Data for processing: Begin

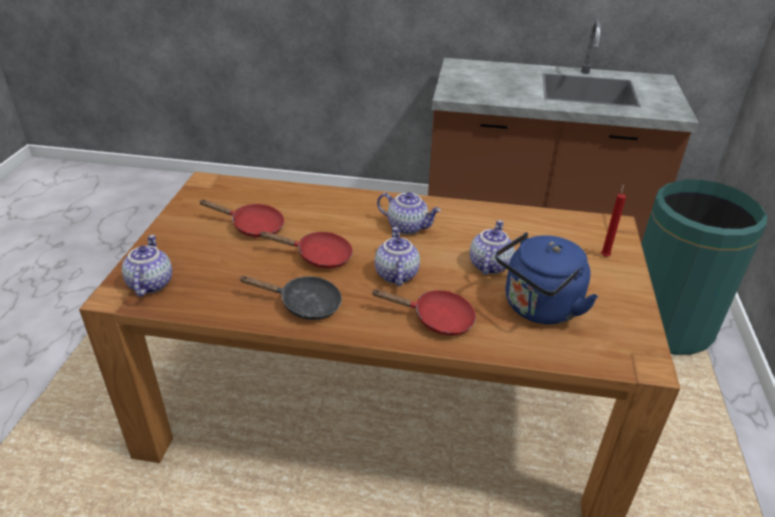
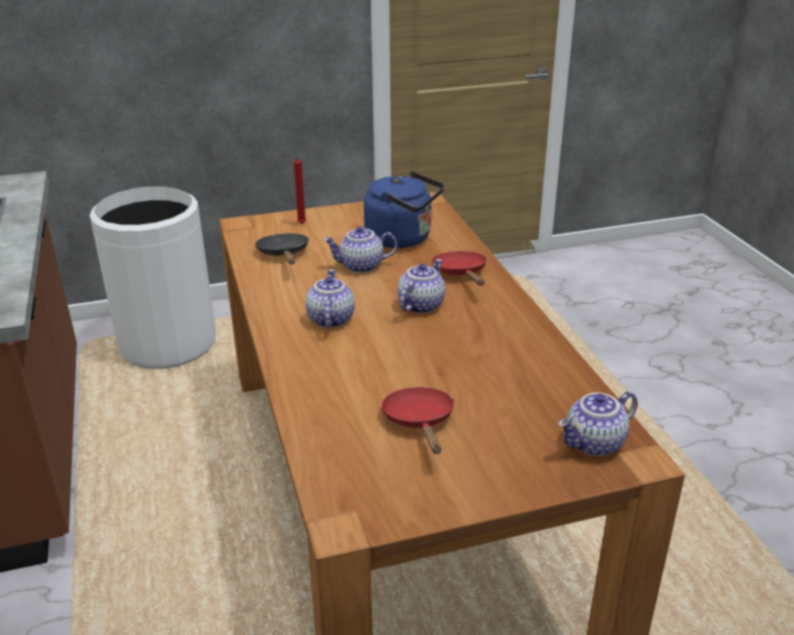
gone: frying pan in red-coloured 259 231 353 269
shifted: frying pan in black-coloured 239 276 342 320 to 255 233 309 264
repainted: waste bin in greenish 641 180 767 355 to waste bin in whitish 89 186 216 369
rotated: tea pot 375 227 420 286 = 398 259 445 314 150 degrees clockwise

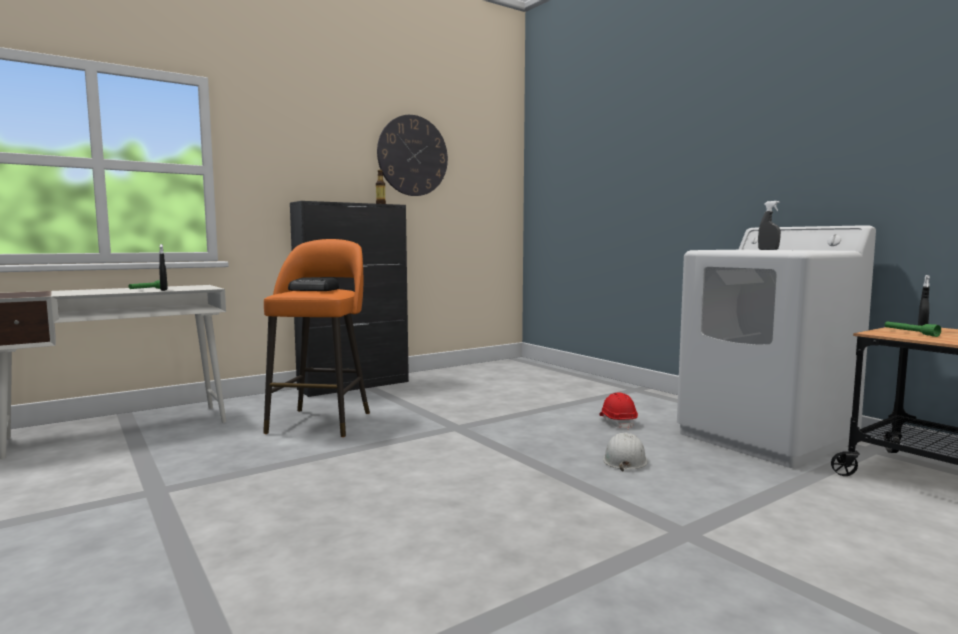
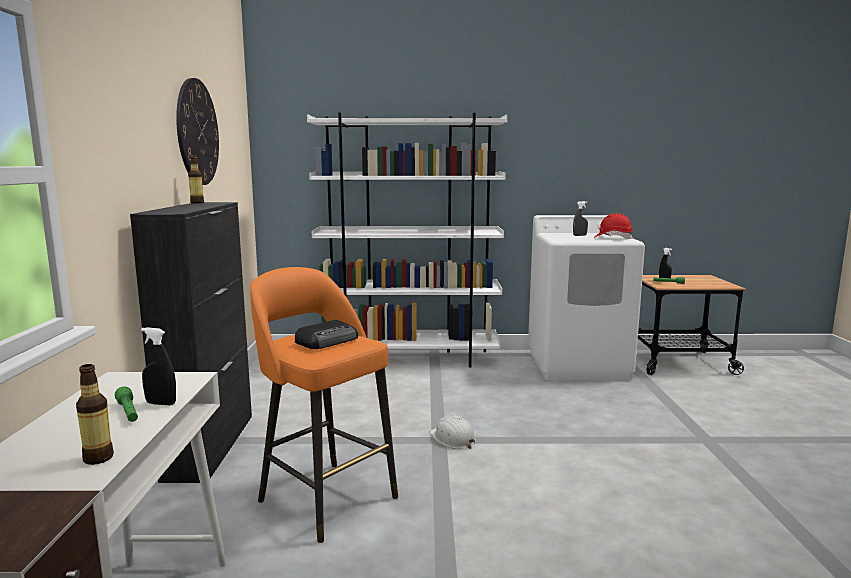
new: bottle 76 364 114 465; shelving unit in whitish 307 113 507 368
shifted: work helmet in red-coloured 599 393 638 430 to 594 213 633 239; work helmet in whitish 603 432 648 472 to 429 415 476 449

Data for processing: End

Task. Word for word, restate the lines from the line with "shifted: frying pan" through the last line of the entries, and nothing beyond them. Omit pictures.

Exercise solution.
shifted: frying pan in black-coloured 239 276 342 320 to 255 233 309 264
repainted: waste bin in greenish 641 180 767 355 to waste bin in whitish 89 186 216 369
rotated: tea pot 375 227 420 286 = 398 259 445 314 150 degrees clockwise

new: bottle 76 364 114 465; shelving unit in whitish 307 113 507 368
shifted: work helmet in red-coloured 599 393 638 430 to 594 213 633 239; work helmet in whitish 603 432 648 472 to 429 415 476 449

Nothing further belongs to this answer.